Parmesan Chicken, Roasted Rosemary Potatoes and Rainbow Swiss Chard


Parmesan Chicken

  • 4 Chicken thighs or breasts
  • 1/4 to 1/3 cup shredded or grated Parmesan cheese
  • 1/2 cup Italian seasoned bread crumbs
  • salt to your taste (1-2 tsp?)
  • 1/3 to 1/2 cup Mayonnaise
  • EVOO

Preheat Oven to 425 degrees F.
Mix bread crumbs, Parmesan cheese, 1-2 tsp salt in medium bowl.
Put Mayonaisse in another bowl.
Coat chicken with Mayonnaise, dredge through breading mix and set on cookie sheet.

Rosemary Roasted Potatoes

  • Small Gourmet potatoes (1/2 package)
  • Fresh rosemary
  • EVOO
  • salt to taste

Cut potatoes in half or quarters depending on size.
Fine cut rosemary leaves.
Put fine rosemary cut leaves into shallow dish.
Dip potatoes into EVOO and then flat into rosemary so that the leaves stick to the EVOO coated potato.
Put into the same or separate cookie sheet.

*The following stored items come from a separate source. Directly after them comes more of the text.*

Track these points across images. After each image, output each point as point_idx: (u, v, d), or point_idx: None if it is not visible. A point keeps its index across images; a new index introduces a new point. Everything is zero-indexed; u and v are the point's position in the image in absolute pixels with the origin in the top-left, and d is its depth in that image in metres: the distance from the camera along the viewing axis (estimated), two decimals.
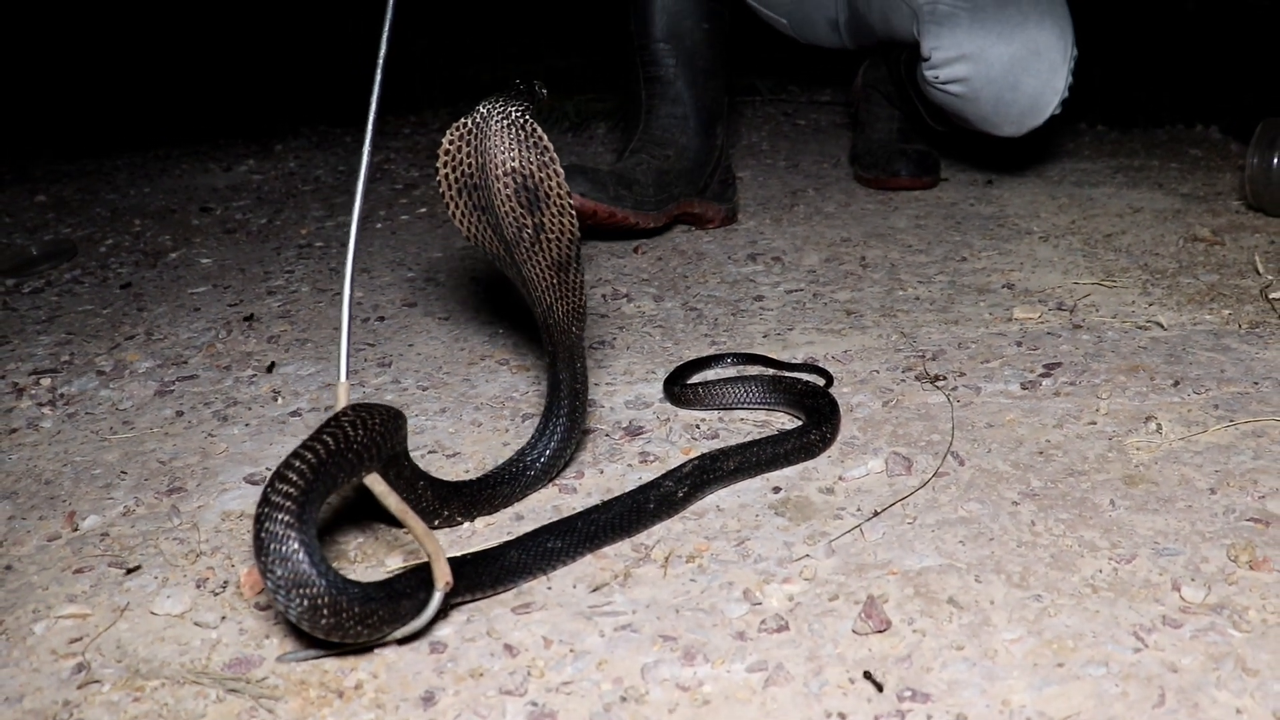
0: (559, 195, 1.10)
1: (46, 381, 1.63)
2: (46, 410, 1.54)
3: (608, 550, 1.06)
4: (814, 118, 3.28)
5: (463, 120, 1.10)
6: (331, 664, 0.92)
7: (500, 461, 1.21)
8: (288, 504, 0.87)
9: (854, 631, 0.90)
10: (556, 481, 1.20)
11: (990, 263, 1.87)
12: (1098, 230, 2.03)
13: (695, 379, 1.44)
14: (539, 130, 1.10)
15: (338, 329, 1.75)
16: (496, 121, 1.09)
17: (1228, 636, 0.87)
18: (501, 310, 1.77)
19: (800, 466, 1.20)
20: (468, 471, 1.25)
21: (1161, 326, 1.54)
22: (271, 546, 0.87)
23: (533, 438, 1.18)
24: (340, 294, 1.91)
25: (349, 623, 0.88)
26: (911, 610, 0.93)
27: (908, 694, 0.83)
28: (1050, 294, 1.70)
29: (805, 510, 1.11)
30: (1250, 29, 3.32)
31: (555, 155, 1.11)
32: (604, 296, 1.80)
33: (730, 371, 1.48)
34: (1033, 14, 2.05)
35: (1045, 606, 0.92)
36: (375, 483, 0.98)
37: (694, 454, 1.24)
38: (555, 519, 1.10)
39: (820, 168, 2.64)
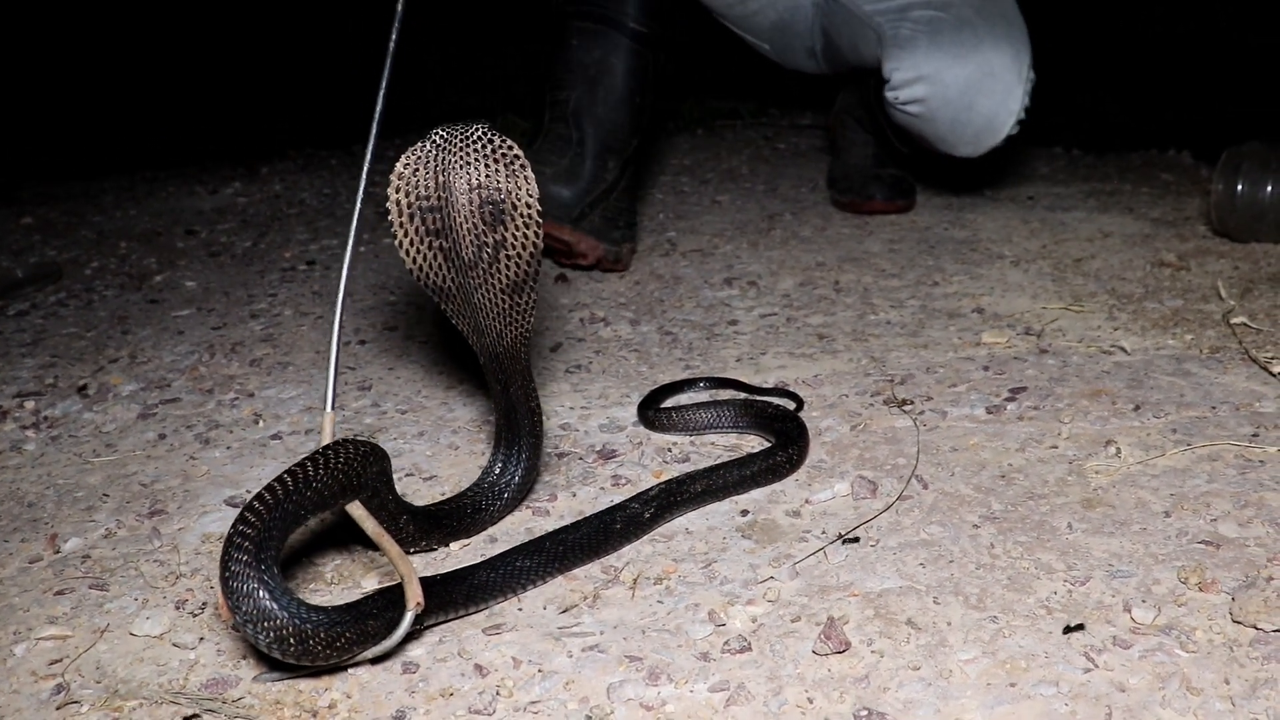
0: (525, 207, 1.11)
1: (30, 404, 1.65)
2: (30, 433, 1.56)
3: (578, 572, 1.09)
4: (794, 141, 3.31)
5: (419, 144, 1.10)
6: (306, 684, 0.94)
7: (473, 486, 1.23)
8: (246, 544, 0.91)
9: (814, 652, 0.93)
10: (529, 504, 1.23)
11: (961, 287, 1.91)
12: (1068, 255, 2.07)
13: (669, 403, 1.47)
14: (508, 141, 1.11)
15: (320, 352, 1.78)
16: (459, 141, 1.09)
17: (1175, 657, 0.90)
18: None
19: (768, 489, 1.23)
20: (444, 494, 1.27)
21: (1125, 351, 1.58)
22: (234, 585, 0.91)
23: (499, 463, 1.20)
24: (326, 319, 1.94)
25: (316, 648, 0.91)
26: (871, 631, 0.96)
27: (864, 713, 0.85)
28: (1019, 318, 1.74)
29: (772, 533, 1.14)
30: (1221, 55, 3.38)
31: (526, 163, 1.11)
32: (581, 320, 1.83)
33: (703, 396, 1.50)
34: (988, 37, 2.10)
35: (1000, 628, 0.95)
36: (355, 508, 1.01)
37: (665, 477, 1.27)
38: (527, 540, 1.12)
39: (798, 191, 2.68)
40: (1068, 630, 0.94)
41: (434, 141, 1.09)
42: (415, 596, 0.94)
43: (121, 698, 0.95)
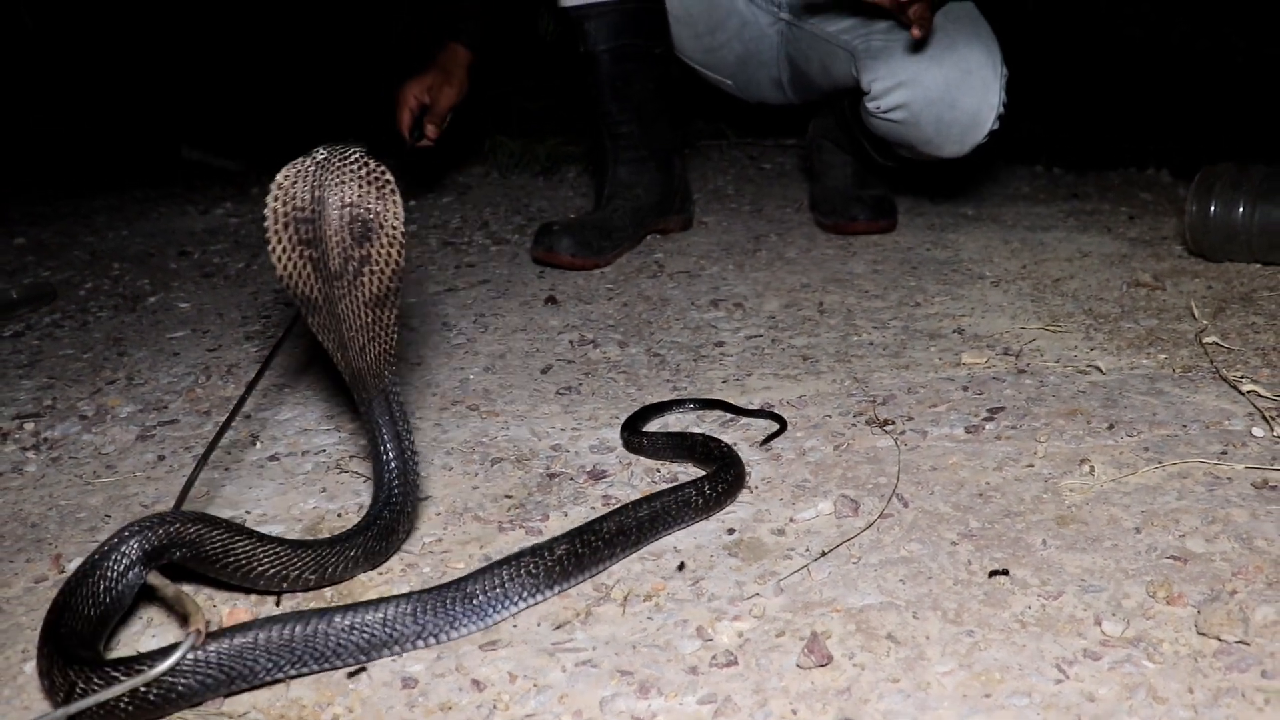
0: (391, 228, 1.16)
1: (30, 426, 1.68)
2: (31, 454, 1.59)
3: (570, 590, 1.12)
4: (779, 161, 3.37)
5: (301, 159, 1.15)
6: (309, 698, 0.98)
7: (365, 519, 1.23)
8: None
9: (798, 666, 0.97)
10: (523, 524, 1.27)
11: (942, 308, 1.95)
12: (1047, 275, 2.12)
13: (653, 425, 1.51)
14: (381, 166, 1.16)
15: (316, 375, 1.81)
16: (337, 159, 1.15)
17: (1142, 667, 0.94)
18: (471, 357, 1.84)
19: (753, 509, 1.27)
20: (439, 514, 1.31)
21: (1101, 371, 1.62)
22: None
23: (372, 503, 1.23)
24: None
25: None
26: (853, 645, 1.00)
27: None
28: (998, 339, 1.78)
29: (757, 551, 1.18)
30: (1199, 73, 3.44)
31: (395, 188, 1.16)
32: (571, 343, 1.87)
33: (690, 418, 1.55)
34: (960, 38, 2.16)
35: (976, 641, 0.99)
36: (154, 578, 1.08)
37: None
38: None
39: (783, 212, 2.73)
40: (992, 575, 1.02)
41: (314, 158, 1.15)
42: (197, 624, 0.98)
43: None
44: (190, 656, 0.97)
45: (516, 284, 2.24)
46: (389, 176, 1.17)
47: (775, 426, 1.48)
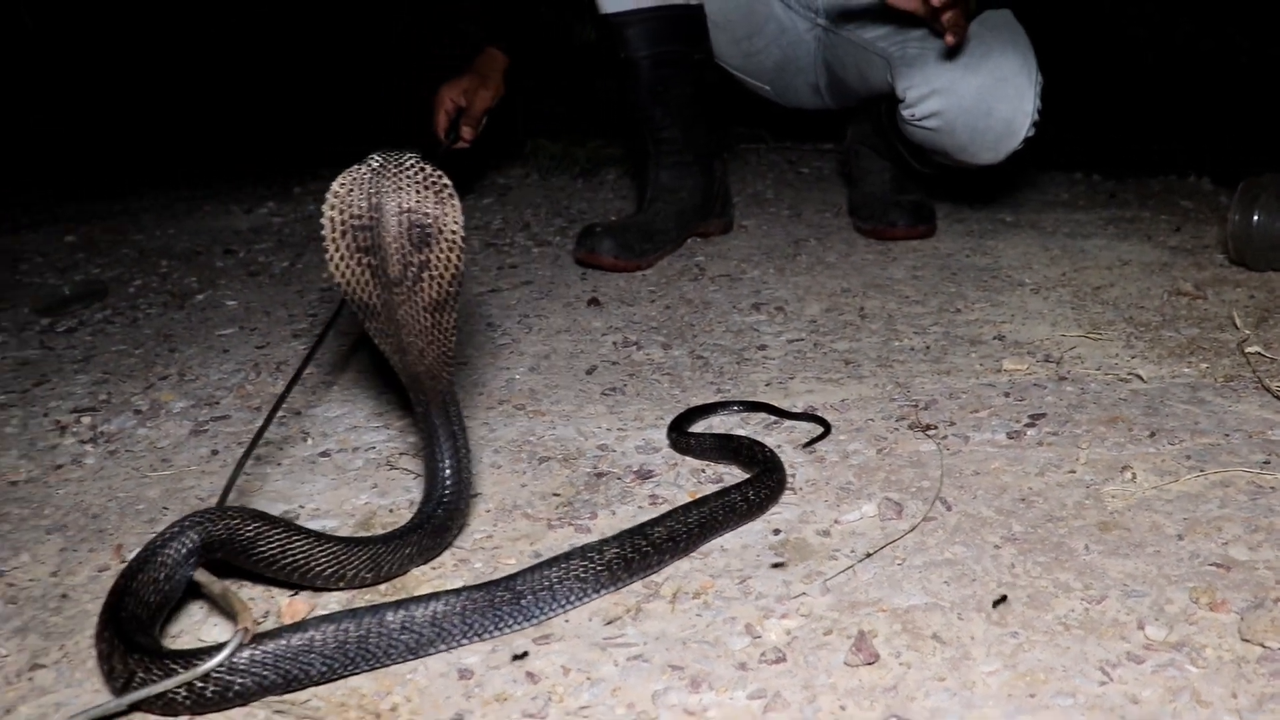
0: (451, 233, 1.17)
1: (87, 419, 1.72)
2: (89, 447, 1.63)
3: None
4: (817, 165, 3.38)
5: (356, 167, 1.17)
6: (368, 687, 1.01)
7: (419, 516, 1.25)
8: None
9: (845, 663, 0.99)
10: (571, 521, 1.29)
11: (983, 314, 1.96)
12: (1087, 283, 2.13)
13: (699, 426, 1.53)
14: (438, 171, 1.18)
15: (363, 373, 1.85)
16: (393, 167, 1.16)
17: (1185, 672, 0.96)
18: (517, 357, 1.87)
19: (798, 510, 1.29)
20: (489, 511, 1.34)
21: (1142, 379, 1.63)
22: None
23: (423, 498, 1.25)
24: (366, 340, 2.00)
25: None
26: (899, 645, 1.02)
27: (893, 719, 0.92)
28: (1039, 346, 1.80)
29: (803, 551, 1.20)
30: (1242, 81, 3.43)
31: (453, 192, 1.18)
32: (614, 344, 1.90)
33: (724, 425, 1.57)
34: (995, 45, 2.17)
35: (1021, 642, 1.01)
36: (200, 575, 1.11)
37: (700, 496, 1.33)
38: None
39: (822, 217, 2.74)
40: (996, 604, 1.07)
41: (370, 165, 1.16)
42: (246, 622, 1.00)
43: None
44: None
45: (559, 285, 2.27)
46: (446, 181, 1.18)
47: (820, 429, 1.50)
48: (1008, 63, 2.16)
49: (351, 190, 1.16)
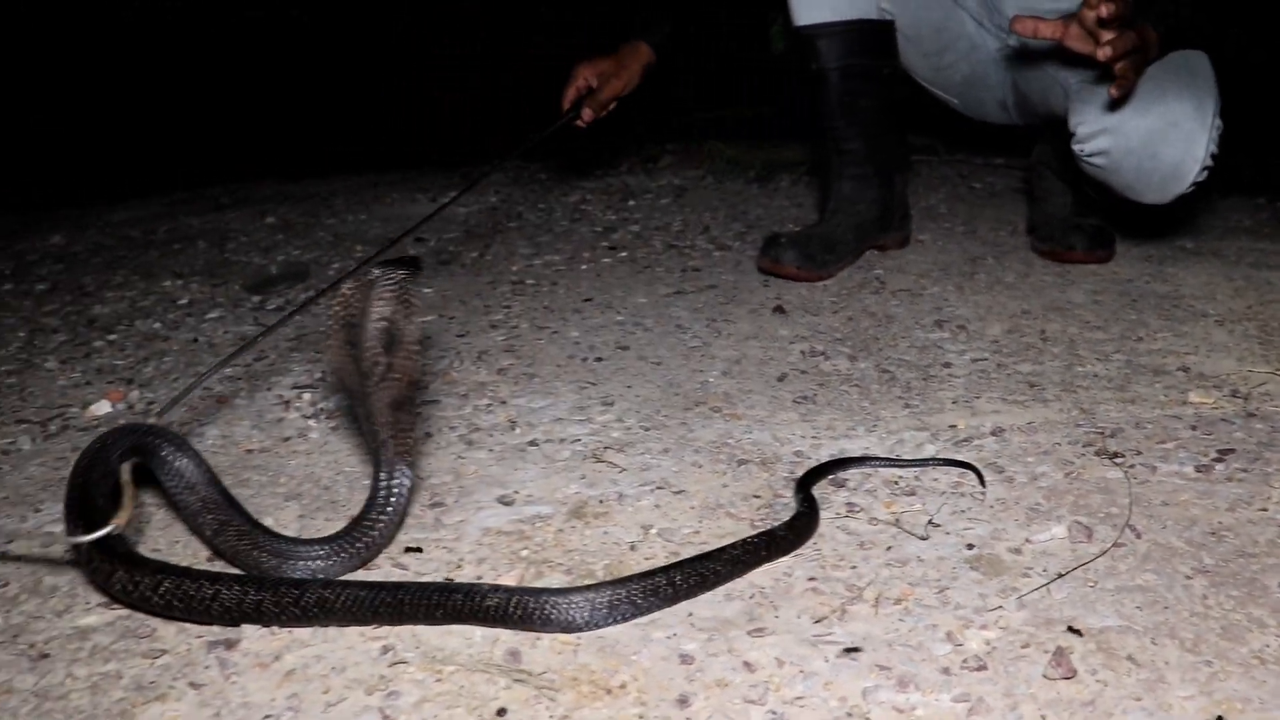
0: (410, 343, 1.38)
1: (307, 396, 1.88)
2: (312, 422, 1.78)
3: (823, 586, 1.23)
4: (989, 181, 3.39)
5: (360, 276, 1.40)
6: (597, 665, 1.11)
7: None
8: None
9: (1044, 676, 1.06)
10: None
11: (1166, 344, 1.98)
12: (1275, 317, 2.12)
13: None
14: (412, 291, 1.39)
15: (560, 365, 1.96)
16: (383, 280, 1.38)
17: None
18: (709, 360, 1.96)
19: (990, 527, 1.36)
20: (694, 508, 1.43)
21: None
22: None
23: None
24: (562, 333, 2.13)
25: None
26: (1094, 663, 1.08)
27: None
28: (1225, 380, 1.81)
29: (997, 567, 1.27)
30: (1256, 85, 3.30)
31: (414, 311, 1.39)
32: (802, 353, 1.98)
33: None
34: (1172, 88, 2.16)
35: (1215, 671, 1.06)
36: (124, 473, 1.33)
37: (894, 508, 1.41)
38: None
39: (998, 235, 2.77)
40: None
41: (369, 276, 1.40)
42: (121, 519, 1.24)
43: (439, 663, 1.13)
44: None
45: (743, 291, 2.36)
46: (410, 294, 1.39)
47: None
48: (1181, 106, 2.16)
49: (354, 294, 1.40)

Roast Chicken and Potatoes 20-30 minutes until done. If your chicken thighs have a bone it might take a little while longer.

While Chicken and Potatoes are roasting..

Rainbow Swiss Chard

  • 1 bunch Swiss Rainbow Chard
  • 2-3 minced cloves of garlic
  • Salt to taste
  • 1/2 cup of wine or water

Cut off rough end of stem and then cut remaining stems into small cross sections.
Saute stem pieces with minced garlic in EVOO.
Cut leaves into smaller 1/2 in or so wide pieces.
When stem pieces are about done add the leaves to the stems and continue cooking until done.
Add salt to taste.
Add a 1/2 cup of white dry wine to the greens cover and cook until done.